EXCERPTED PASSAGE:

____________

153

The question I'm about to ask seems to be a duplicate of Python's use of __new__ and __init__?, but regardless, it's still unclear to me exactly what the practical difference between __new__ and __init__ is.

Before you rush to tell me that __new__ is for creating objects and __init__ is for initializing objects, let me be clear: I get that. In fact, that distinction is quite natural to me, since I have experience in C++ where we have placement new, which similarly separates object allocation from initialization.

The Python C API tutorial explains it like this:

The new member is responsible for creating (as opposed to initializing) objects of the type. It is exposed in Python as the __new__() method. ... One reason to implement a new method is to assure the initial values of instance variables.

So, yeah - I get what __new__ does, but despite this, I still don't understand why it's useful in Python. The example given says that __new__ might be useful if you want to "assure the initial values of instance variables". Well, isn't that exactly what __init__ will do?

____________

Stored data:
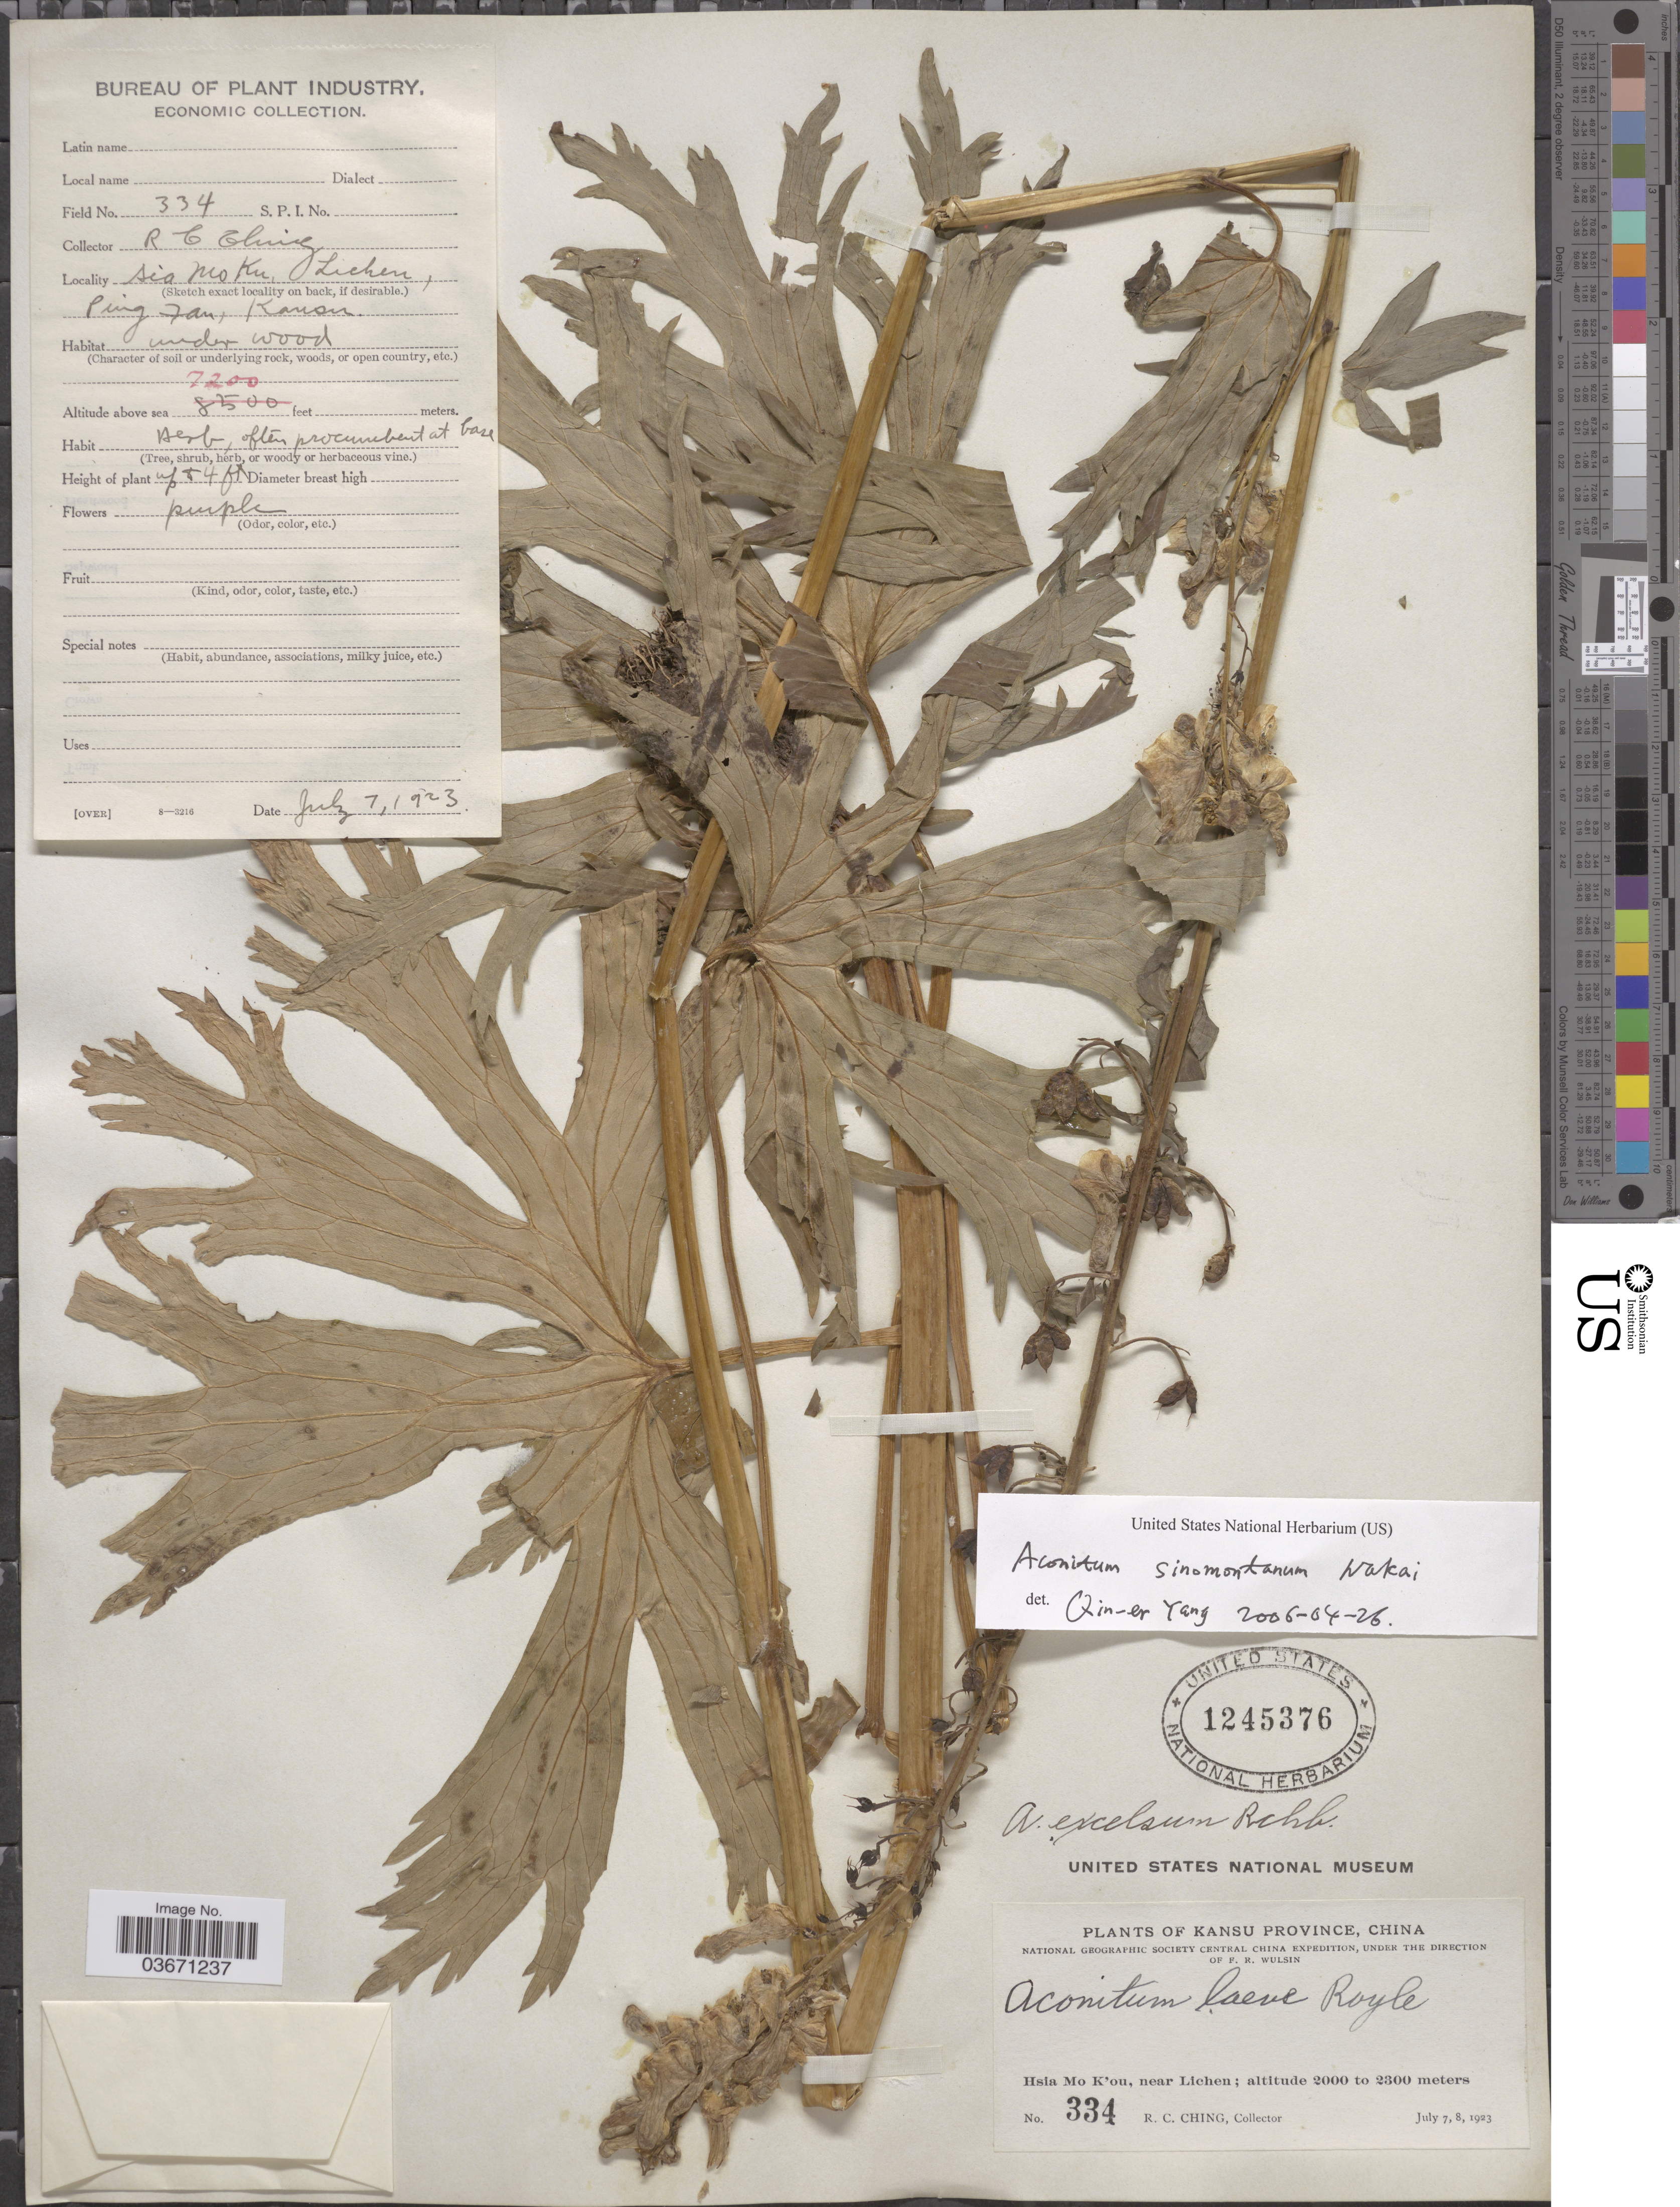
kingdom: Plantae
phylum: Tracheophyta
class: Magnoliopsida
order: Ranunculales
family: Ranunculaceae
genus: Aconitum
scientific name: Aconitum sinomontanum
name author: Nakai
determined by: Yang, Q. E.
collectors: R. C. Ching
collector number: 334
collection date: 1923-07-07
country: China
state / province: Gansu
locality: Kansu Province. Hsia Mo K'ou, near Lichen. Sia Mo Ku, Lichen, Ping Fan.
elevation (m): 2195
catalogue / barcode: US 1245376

____________

EXERCISE SET:
1. Please answer these from the forum post:
(a) In what language does the poster have prior experience?
(b) Which feature of that language does the poster say separates object allocation from initialization?
(c) According to the tutorial quoted in the post, how is the new member exposed in Python?
2. In the forum post, take the part that opens with the words "So, yeah - I" and closes with "what __init__ will do?", switch "useful" to "helpful", and write out the result.
The items are separate material with no connection to the forum post.

TASK-BY-TASK RESULTS:
1.
(a) C++
(b) Placement new
(c) As the __new__() method

2.
So, yeah - I get what __new__ does, but despite this, I still don't understand why it's helpful in Python. The example given says that __new__ might be helpful if you want to "assure the initial values of instance variables". Well, isn't that exactly what __init__ will do?